Q_sigma.py

from pylab import zeros, argmax, size, unique, inf, uniform, float64, randint


class QSigma:

    def __init__(self, env, function_approximator, eps=0.1, gam=1, alph=0.1, sig=1, n=1, beta=1, initial_theta=None):
        self.epsilon = eps
        self.gamma = gam
        self.sigma = sig
        self.n = n
        self.beta = beta
        # Environment
        self.env = env
        # Function approximator
        self.function_approximator = function_approximator
        self.alpha = alph * self.function_approximator.get_alpha_factor()
        # This is the probability of taking the optimal action
        self.optimal_p = (1-self.epsilon) + (self.epsilon / self.env.get_num_actions())
        # Episode Number: this is the number of training episodes that the agent has received so far
        self.episode_number = 0
        # Return per episode: this is the return per episode that the agent has received
        self.return_per_episode = []
        """ An initial theta can be provided. Otherwise it uses a random initialization """
        if initial_theta is not None:
            self.function_approximator.set_theta(initial_theta)

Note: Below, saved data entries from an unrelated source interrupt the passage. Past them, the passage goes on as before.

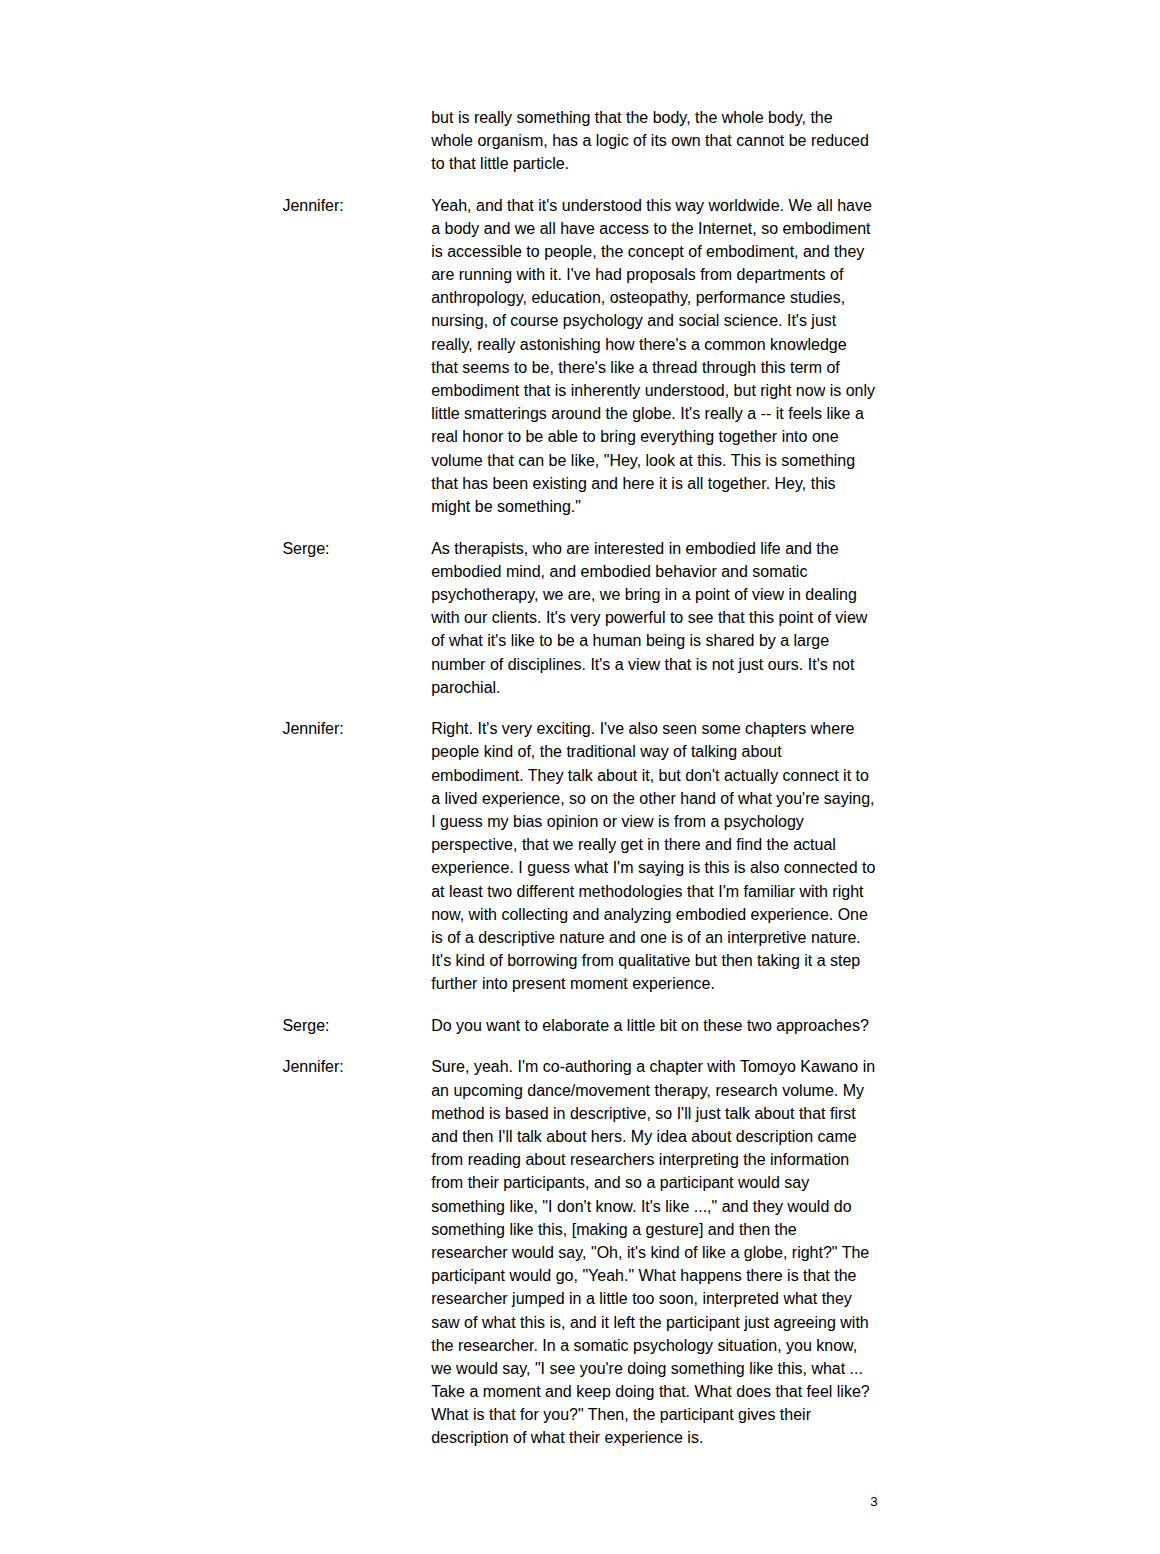but is really something that the body, the whole body, the whole organism, has a logic of its own that cannot be reduced to that little particle.
Jennifer:
Yeah, and that it's understood this way worldwide. We all have a body and we all have access to the Internet, so embodiment is accessible to people, the concept of embodiment, and they are running with it. I've had proposals from departments of anthropology, education, osteopathy, performance studies, nursing, of course psychology and social science. It's just really, really astonishing how there's a common knowledge that seems to be, there's like a thread through this term of embodiment that is inherently understood, but right now is only little smatterings around the globe. It's really a -- it feels like a real honor to be able to bring everything together into one volume that can be like, "Hey, look at this. This is something that has been existing and here it is all together. Hey, this might be something."
Serge:
As therapists, who are interested in embodied life and the embodied mind, and embodied behavior and somatic psychotherapy, we are, we bring in a point of view in dealing with our clients. It's very powerful to see that this point of view of what it's like to be a human being is shared by a large number of disciplines. It's a view that is not just ours. It's not parochial.
Jennifer:
Right. It's very exciting. I've also seen some chapters where people kind of, the traditional way of talking about embodiment. They talk about it, but don't actually connect it to a lived experience, so on the other hand of what you're saying, I guess my bias opinion or view is from a psychology perspective, that we really get in there and find the actual experience. I guess what I'm saying is this is also connected to at least two different methodologies that I'm familiar with right now, with collecting and analyzing embodied experience. One is of a descriptive nature and one is of an interpretive nature. It's kind of borrowing from qualitative but then taking it a step further into present moment experience.
Serge:
Do you want to elaborate a little bit on these two approaches?
Jennifer:
Sure, yeah. I'm co-authoring a chapter with Tomoyo Kawano in an upcoming dance/movement therapy, research volume. My method is based in descriptive, so I'll just talk about that first and then I'll talk about hers. My idea about description came from reading about researchers interpreting the information from their participants, and so a participant would say something like, "I don't know. It's like ...," and they would do something like this, [making a gesture] and then the researcher would say, "Oh, it's kind of like a globe, right?" The participant would go, "Yeah." What happens there is that the researcher jumped in a little too soon, interpreted what they saw of what this is, and it left the participant just agreeing with the researcher. In a somatic psychology situation, you know, we would say, "I see you're doing something like this, what ... Take a moment and keep doing that. What does that feel like? What is that for you?" Then, the participant gives their description of what their experience is.
3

    """ Setters and Getters for Epsilon, Sigma, n, and Alpha """
    # Epsilon
    def get_epsilon(self):
        return self.epsilon

    def set_epsilon(self, new_epsilon):
        self.epsilon = new_epsilon

    # Sigma
    def get_sigma(self):
        return self.sigma

    def set_sigma(self, new_sigma):
        self.sigma = new_sigma

    # n
    def get_n(self):
        return self.n

    def set_n(self, new_n):
        self.n = new_n

    # Alpha
    def get_alpha(self):
        return self.alpha

    def set_alpha(self, new_alpha):
        self.alpha = new_alpha

    # Episode Number
    def increase_episode_number(self):
        self.episode_number += 1

    # Add Return
    def add_return(self, return_value):
        self.return_per_episode.append(return_value)

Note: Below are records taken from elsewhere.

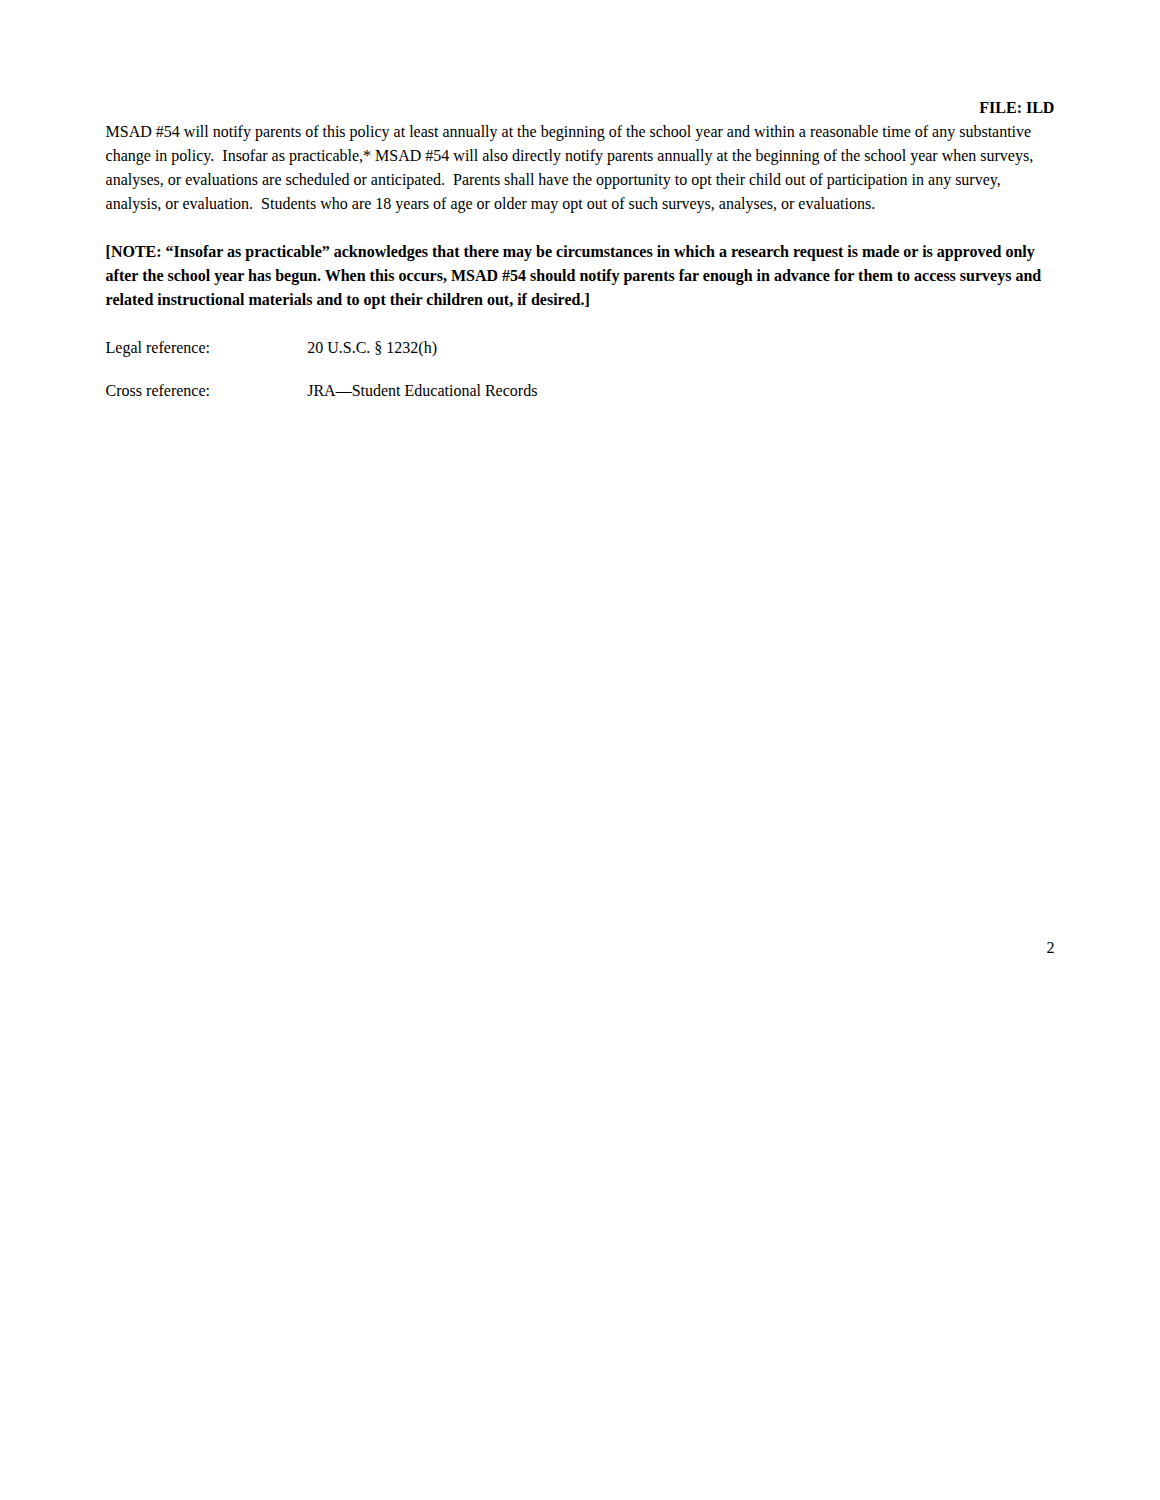FILE: ILD
MSAD #54 will notify parents of this policy at least annually at the beginning of the school year and within a reasonable time of any substantive change in policy. Insofar as practicable,* MSAD #54 will also directly notify parents annually at the beginning of the school year when surveys, analyses, or evaluations are scheduled or anticipated. Parents shall have the opportunity to opt their child out of participation in any survey, analysis, or evaluation. Students who are 18 years of age or older may opt out of such surveys, analyses, or evaluations.
[NOTE: “Insofar as practicable” acknowledges that there may be circumstances in which a research request is made or is approved only after the school year has begun. When this occurs, MSAD #54 should notify parents far enough in advance for them to access surveys and related instructional materials and to opt their children out, if desired.]
Legal reference:
20 U.S.C. § 1232(h)
Cross reference:
JRA—Student Educational Records
2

    # Here q refers to the action value function. This function returns the approximated
    # action-value function at a given state
    def get_q(self, state):
        q = zeros(self.env.get_num_actions(), dtype=float64)
        for action in range(0, self.env.get_num_actions()):
            q[action] = self.function_approximator.get_value(state, action)
        return q

    # This function returns an action according to an epsilon greedy policy
    def epsilon_greedy_action(self, state):
        p = uniform()
        if p < self.epsilon:
            return randint(0, self.env.get_num_actions())
        else:
            return argmax(self.get_q(state))

    # This function returns the probability of a given action in a given state according to an epsilon greedy policy
    def epsilon_greedy_probability(self, state, action):
        q = self.get_q(state)
        if size(unique(q)) < self.env.get_num_actions():
            max_q = max(q)
            max_observations = 0
            for value in q:
                if value == max_q: max_observations += 1
            probabilities = zeros(size(q))
            for i in range(size(q)):
                if q[i] == max_q: probabilities[i] = ((1-self.epsilon) / max_observations) + \
                                                     (self.epsilon / self.env.get_num_actions())
                else: probabilities[i] = self.epsilon / self.env.get_num_actions()
            return probabilities[action]
        else:
            if action == argmax(q):
                return self.optimal_p
            else:
                return self.epsilon / self.env.get_num_actions()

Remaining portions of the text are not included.